- [Work order] What is needed here is an exact printout of the data, with no pictures included.

- [Input material]
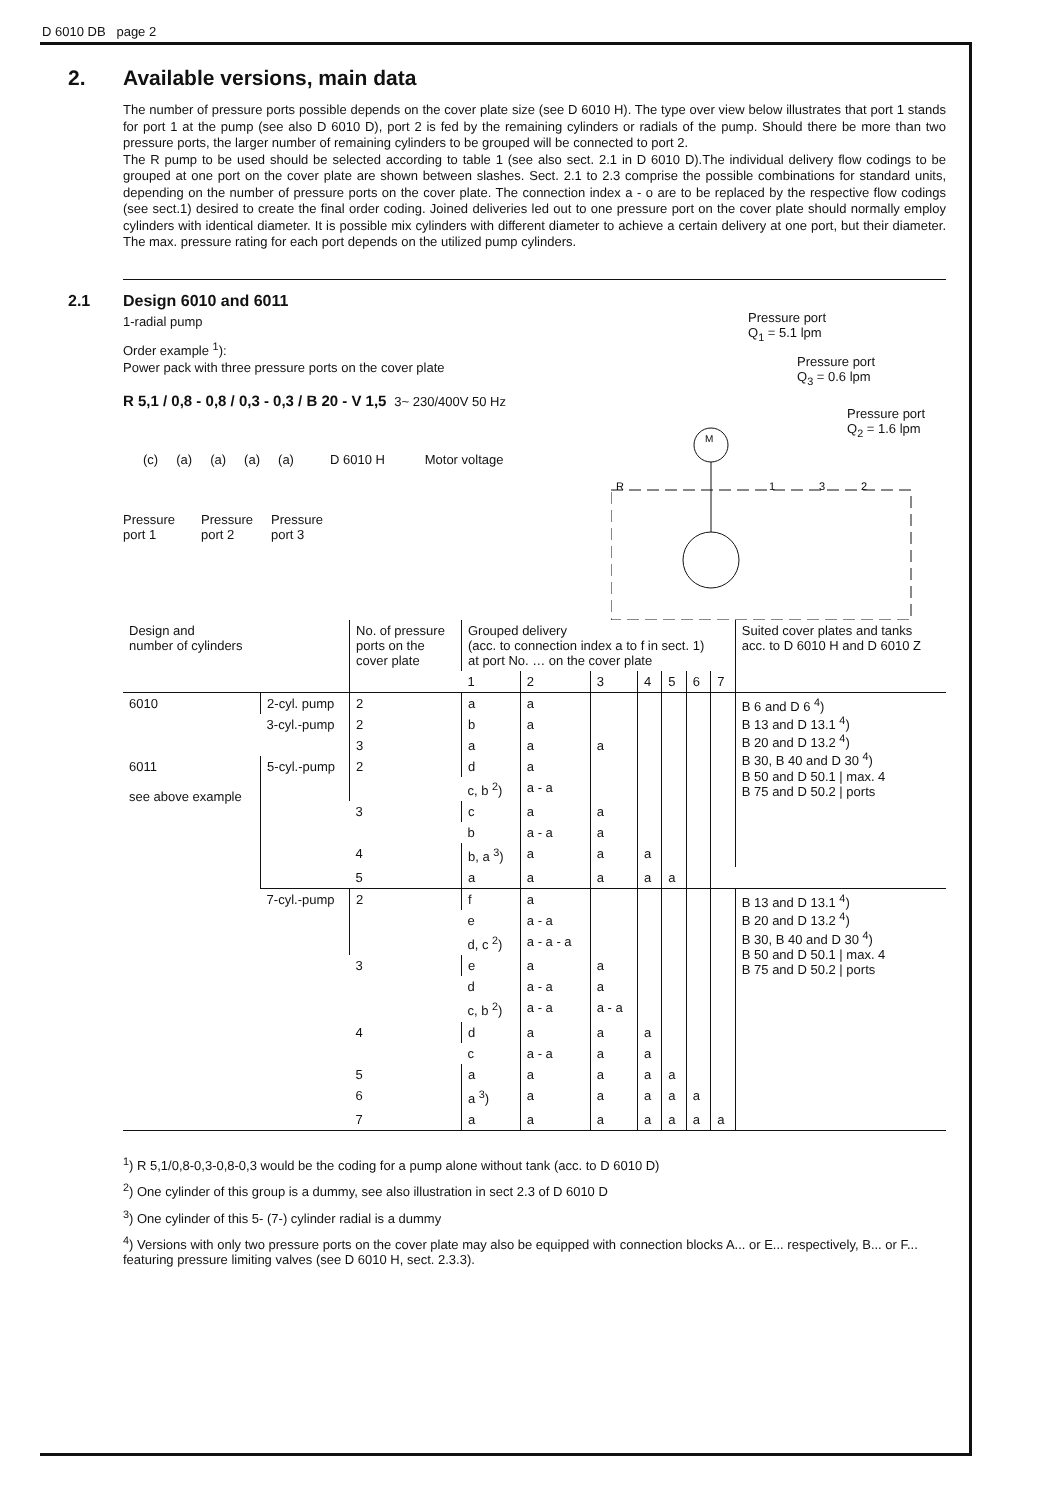D 6010 DB page 2
2. Available versions, main data
The number of pressure ports possible depends on the cover plate size (see D 6010 H). The type over view below illustrates that port 1 stands for port 1 at the pump (see also D 6010 D), port 2 is fed by the remaining cylinders or radials of the pump. Should there be more than two pressure ports, the larger number of remaining cylinders to be grouped will be connected to port 2.
The R pump to be used should be selected according to table 1 (see also sect. 2.1 in D 6010 D).The individual delivery flow codings to be grouped at one port on the cover plate are shown between slashes. Sect. 2.1 to 2.3 comprise the possible combinations for standard units, depending on the number of pressure ports on the cover plate. The connection index a - o are to be replaced by the respective flow codings (see sect.1) desired to create the final order coding. Joined deliveries led out to one pressure port on the cover plate should normally employ cylinders with identical diameter. It is possible mix cylinders with different diameter to achieve a certain delivery at one port, but their diameter. The max. pressure rating for each port depends on the utilized pump cylinders.
2.1 Design 6010 and 6011
1-radial pump
Order example <sup>1</sup>):
Power pack with three pressure ports on the cover plate
R 5,1 / 0,8 - 0,8 / 0,3 - 0,3 / B 20 - V 1,5 3~ 230/400V 50 Hz
(c) (a) (a) (a) (a) D 6010 H Motor voltage
Pressure
port 1
Pressure
port 2
Pressure
port 3
Pressure port
Q<sub>1</sub> = 5.1 lpm
Pressure port
Q<sub>3</sub> = 0.6 lpm
Pressure port
Q<sub>2</sub> = 1.6 lpm
M
R
1
3
2
| Design and number of cylinders | | No. of pressure ports on the cover plate | Grouped delivery (acc. to connection index a to f in sect. 1) at port No. … on the cover plate | | | | | | | Suited cover plates and tanks acc. to D 6010 H and D 6010 Z |
| --- | --- | --- | --- | --- | --- | --- | --- | --- | --- | --- |
| | | | 1 | 2 | 3 | 4 | 5 | 6 | 7 | |
| 6010 | 2-cyl. pump | 2 | a | a | | | | | | B 6 and D 6 <sup>4</sup>) B 13 and D 13.1 <sup>4</sup>) B 20 and D 13.2 <sup>4</sup>) B 30, B 40 and D 30 <sup>4</sup>) B 50 and D 50.1 / max. 4 B 75 and D 50.2 / ports |
| | 3-cyl.-pump | 2 | b | a | | | | | | |
| | | 3 | a | a | a | | | | | |
| 6011 see above example | 5-cyl.-pump | 2 | d | a | | | | | | |
| | | | c, b <sup>2</sup>) | a - a | | | | | | |
| | | 3 | c | a | a | | | | | |
| | | | b | a - a | a | | | | | |
| | | 4 | b, a <sup>3</sup>) | a | a | a | | | | |
| | | 5 | a | a | a | a | a | | | |
| | 7-cyl.-pump | 2 | f | a | | | | | | B 13 and D 13.1 <sup>4</sup>) B 20 and D 13.2 <sup>4</sup>) B 30, B 40 and D 30 <sup>4</sup>) B 50 and D 50.1 / max. 4 B 75 and D 50.2 / ports |
| | | | e | a - a | | | | | | |
| | | | d, c <sup>2</sup>) | a - a - a | | | | | | |
| | | 3 | e | a | a | | | | | |
| | | | d | a - a | a | | | | | |
| | | | c, b <sup>2</sup>) | a - a | a - a | | | | | |
| | | 4 | d | a | a | a | | | | |
| | | | c | a - a | a | a | | | | |
| | | 5 | a | a | a | a | a | | | |
| | | 6 | a <sup>3</sup>) | a | a | a | a | a | | |
| | | 7 | a | a | a | a | a | a | a | |
<sup>1</sup>) R 5,1/0,8-0,3-0,8-0,3 would be the coding for a pump alone without tank (acc. to D 6010 D)
<sup>2</sup>) One cylinder of this group is a dummy, see also illustration in sect 2.3 of D 6010 D
<sup>3</sup>) One cylinder of this 5- (7-) cylinder radial is a dummy
<sup>4</sup>) Versions with only two pressure ports on the cover plate may also be equipped with connection blocks A... or E... respectively, B... or F... featuring pressure limiting valves (see D 6010 H, sect. 2.3.3).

- [Answer space]
D 6010 DB page 2
2. Available versions, main data
The number of pressure ports possible depends on the cover plate size (see D 6010 H). The type over view below illustrates that port 1 stands for port 1 at the pump (see also D 6010 D), port 2 is fed by the remaining cylinders or radials of the pump. Should there be more than two pressure ports, the larger number of remaining cylinders to be grouped will be connected to port 2.
The R pump to be used should be selected according to table 1 (see also sect. 2.1 in D 6010 D).The individual delivery flow codings to be grouped at one port on the cover plate are shown between slashes. Sect. 2.1 to 2.3 comprise the possible combinations for standard units, depending on the number of pressure ports on the cover plate. The connection index a - o are to be replaced by the respective flow codings (see sect.1) desired to create the final order coding. Joined deliveries led out to one pressure port on the cover plate should normally employ cylinders with identical diameter. It is possible mix cylinders with different diameter to achieve a certain delivery at one port, but their diameter. The max. pressure rating for each port depends on the utilized pump cylinders.
2.1 Design 6010 and 6011
1-radial pump
Order example <sup>1</sup>):
Power pack with three pressure ports on the cover plate
R 5,1 / 0,8 - 0,8 / 0,3 - 0,3 / B 20 - V 1,5 3~ 230/400V 50 Hz
(c) (a) (a) (a) (a) D 6010 H Motor voltage
Pressure
port 1
Pressure
port 2
Pressure
port 3
Pressure port
Q<sub>1</sub> = 5.1 lpm
Pressure port
Q<sub>3</sub> = 0.6 lpm
Pressure port
Q<sub>2</sub> = 1.6 lpm
M
R
1
3
2
| Design and number of cylinders | | No. of pressure ports on the cover plate | Grouped delivery (acc. to connection index a to f in sect. 1) at port No. … on the cover plate | | | | | | | Suited cover plates and tanks acc. to D 6010 H and D 6010 Z |
| --- | --- | --- | --- | --- | --- | --- | --- | --- | --- | --- |
| | | | 1 | 2 | 3 | 4 | 5 | 6 | 7 | |
| 6010 | 2-cyl. pump | 2 | a | a | | | | | | B 6 and D 6 <sup>4</sup>) B 13 and D 13.1 <sup>4</sup>) B 20 and D 13.2 <sup>4</sup>) B 30, B 40 and D 30 <sup>4</sup>) B 50 and D 50.1 / max. 4 B 75 and D 50.2 / ports |
| | 3-cyl.-pump | 2 | b | a | | | | | | |
| | | 3 | a | a | a | | | | | |
| 6011 see above example | 5-cyl.-pump | 2 | d | a | | | | | | |
| | | | c, b <sup>2</sup>) | a - a | | | | | | |
| | | 3 | c | a | a | | | | | |
| | | | b | a - a | a | | | | | |
| | | 4 | b, a <sup>3</sup>) | a | a | a | | | | |
| | | 5 | a | a | a | a | a | | | |
| | 7-cyl.-pump | 2 | f | a | | | | | | B 13 and D 13.1 <sup>4</sup>) B 20 and D 13.2 <sup>4</sup>) B 30, B 40 and D 30 <sup>4</sup>) B 50 and D 50.1 / max. 4 B 75 and D 50.2 / ports |
| | | | e | a - a | | | | | | |
| | | | d, c <sup>2</sup>) | a - a - a | | | | | | |
| | | 3 | e | a | a | | | | | |
| | | | d | a - a | a | | | | | |
| | | | c, b <sup>2</sup>) | a - a | a - a | | | | | |
| | | 4 | d | a | a | a | | | | |
| | | | c | a - a | a | a | | | | |
| | | 5 | a | a | a | a | a | | | |
| | | 6 | a <sup>3</sup>) | a | a | a | a | a | | |
| | | 7 | a | a | a | a | a | a | a | |
<sup>1</sup>) R 5,1/0,8-0,3-0,8-0,3 would be the coding for a pump alone without tank (acc. to D 6010 D)
<sup>2</sup>) One cylinder of this group is a dummy, see also illustration in sect 2.3 of D 6010 D
<sup>3</sup>) One cylinder of this 5- (7-) cylinder radial is a dummy
<sup>4</sup>) Versions with only two pressure ports on the cover plate may also be equipped with connection blocks A... or E... respectively, B... or F... featuring pressure limiting valves (see D 6010 H, sect. 2.3.3).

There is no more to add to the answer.